Tujuh Caketum Golkar menolak mekanisme pemilihan terbuka.
Tujuh Caketum Golkar menolak mekanisme pemilihan terbuka.

Bali, KABAROKE – Kubu Caketum Golkar Priyo Budi Santoso menuding ada politik uang di Munaslub Golkar. Yang diduga dilakukan oleh beberapa calon ketua umum Golkar, untuk memuluskan rencananya duduki Golkar 1.

“Berdasar laporan dari intelijen, kami mendengar informasi A1 (akurat) bahwa money politics dengan angka yang fantastis, masih berjalan sampai saat ini,” kata Ketua Pelaksana Tim Sukses Priyo Budi Santoso, Vasco Ruseimy di arena Munaslub Golkar, Minggu (15/5).
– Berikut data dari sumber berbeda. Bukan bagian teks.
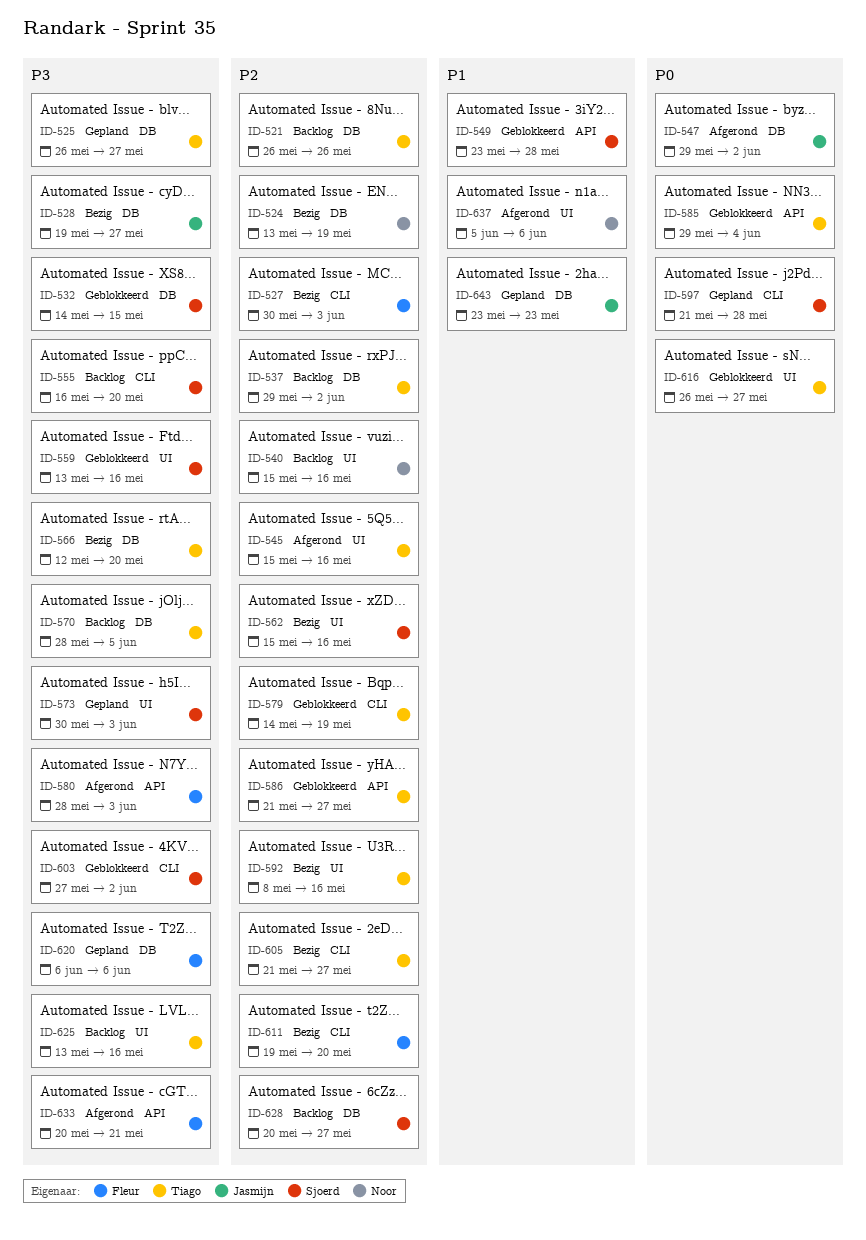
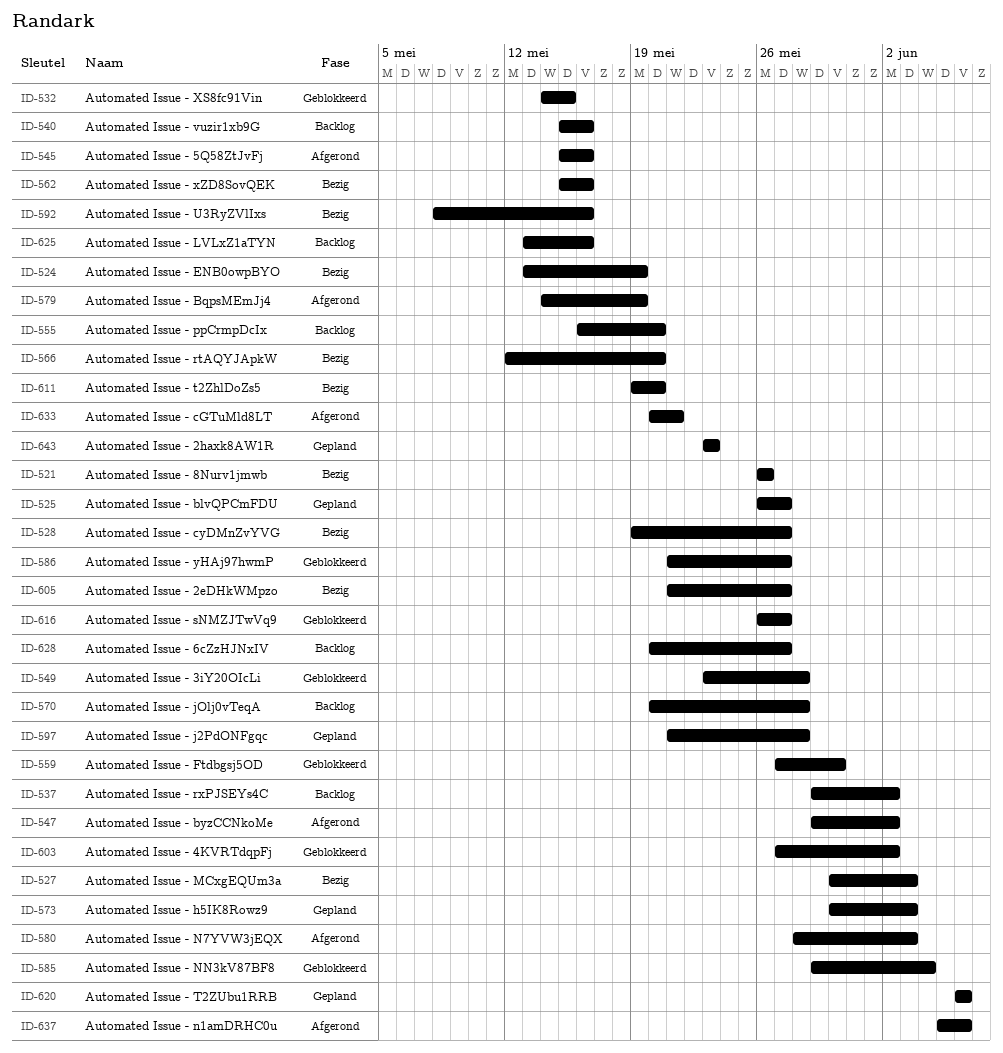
ID-521, status: Backlog -> Bezig
ID-559, start: May 13 -> May 27
ID-559, due: May 16 -> May 30
ID-570, start: May 28 -> May 20
ID-570, due: Jun 5 -> May 28
ID-579, status: Geblokkeerd -> Afgerond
“DPD II ada yang siap untuk memberi kesaksian,” ungkap Vasco.

Dia amat menyayangkan informasi ini. Menurut dia, hal demikian dapat merusak citra Partai Golkar. Sayang, dia tak menyebut siapa caketum yang dimaksud itu.

“Kalau kondisi ini dibiarkan maka cita-cita Golkar mewujudkan munas yang bersih dan rekonsiliatif tidak akan tercapai,” kata dia.

Oleh sebab itu. Vasco meminta agar Komisi Pemberantasan Korupsi (KPK) dan Komite Etik Munaslub segera bergerak. KPK harus bertindak karena partai politik adalah lembaga yang akan memproduksi para pemimpin negara.

“Jika ada yang merusak partai dengan melakukan politik uang yang fantastis, maka KPK sudah berkewajiban untuk bergerak,” kata dia.

Dia meminta komite etik tak takut menghukum para kandidat caketum Golkar yang melakukan praktik money politic.

“Tegakkan aturan untuk menghukum calon ketua umum yang gunakan politik uang,” pungkasnya.